If the president were sincere in his concern for the children of Newtown and other victims of mass violence, he might have responded with more than a knee jerk resort to de minimus gun control (which, for what it's worth, I don't per se oppose). Guns have always been widely available in America, yet mass shootings in public places are a relatively new phenomenon. A sincere reformer would have given more than lip service to the problem of the mentally ill.
The mentally ill commit an estimated 10 percent of the homicides in America, but they commit a much larger share of mass killings.
Unlike gun policy, America's handling of the severely mentally ill has changed profoundly over the course of the past 50 years.
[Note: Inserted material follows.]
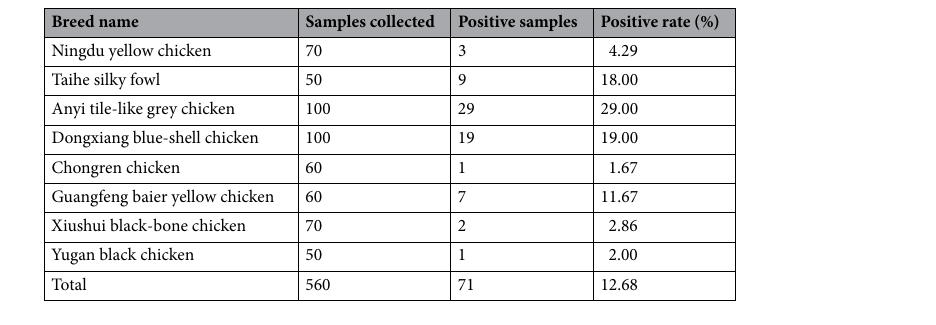
Table 1. ALV-Positive rate in the farms investigated in this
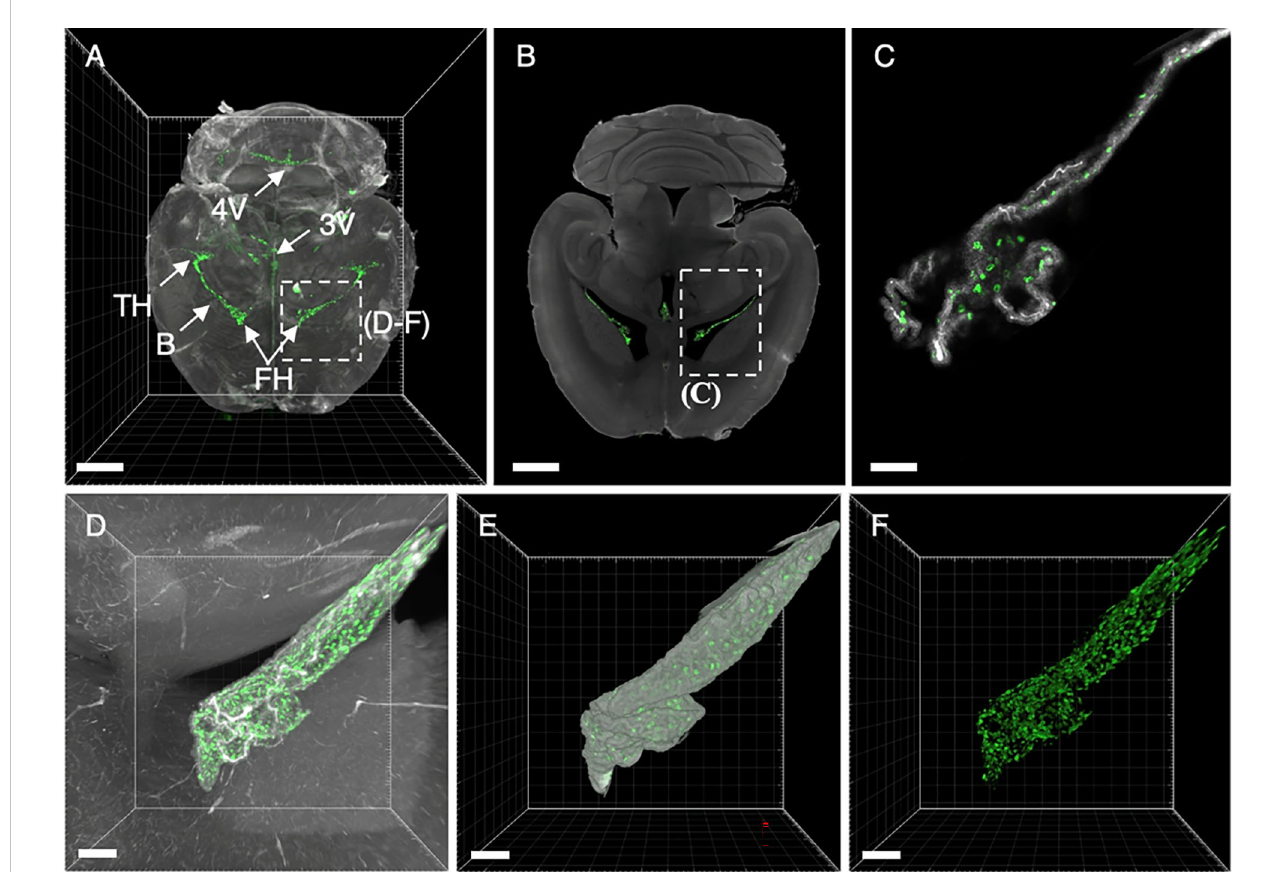
FIGURE 7 3D renderings and single digital sections reveal EpCAM binding to choroid plexi in the brain. (A) Dorsal MIP of the entire brain anatomy derived from the auto fl uorescence (grey) and binding of the EpCAM-speci fi c antibody G8.8R (green). (B) Single LSFM image reveals anti-EpCAM antibody binding to choroid plexi of the temporal horn (TH), frontal horn (FH), 3rd ventricle (3V), 4th ventricle (4V, in A) and body (B, central part). (C) Higher magni fi cation image of area indicated in image B displays binding to individual choroid plexus cells. (D) Maximum intensity projections (MIP) and (E, F) surface renderings of the entire frontal horn choroid plexus with bound anti-EpCAM antibody (G8.8R) extending into the ventricular space as indicated in image (A) . Scale bars = 2 mm (A, B) and 100 m m (C – F)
The deinstitutionalization movement emptied the mental hospitals. Even for the few psychiatric beds that remain, laws severely limiting involuntary commitment make it nearly impossible to get treatment for those who refuse. HIPPA and other federal privacy regulations make it impossible for family members of the mentally ill above age 18 to exchange information with treating physicians. And Medicaid and SSDI have enabled the mentally ill to subsist without contact with families or communities who might get them the help they need.
As Dr. E. Fuller Torrey of the Treatment Advocacy Center has noted, Assisted Outpatient Treatment, which ties government benefits to compliance with treatment, has shown success in reducing hospital admissions, criminal behavior and homelessness among the mentally ill.
Family members of the mentally ill report the frustration of being unable to get treatment for their family members even when they have threatened violence. Reform of civil commitment laws to permit 72 emergency interventions, even over the objections of the patient, would correct this. Our laws have swung way too far in the direction of libertarianism when it comes to mental health treatment. This serves neither the mentally ill themselves nor the larger society.
If Obama were sincere about Newtown, he would consider these overdue reforms. But apparently he doesn't care about dead children.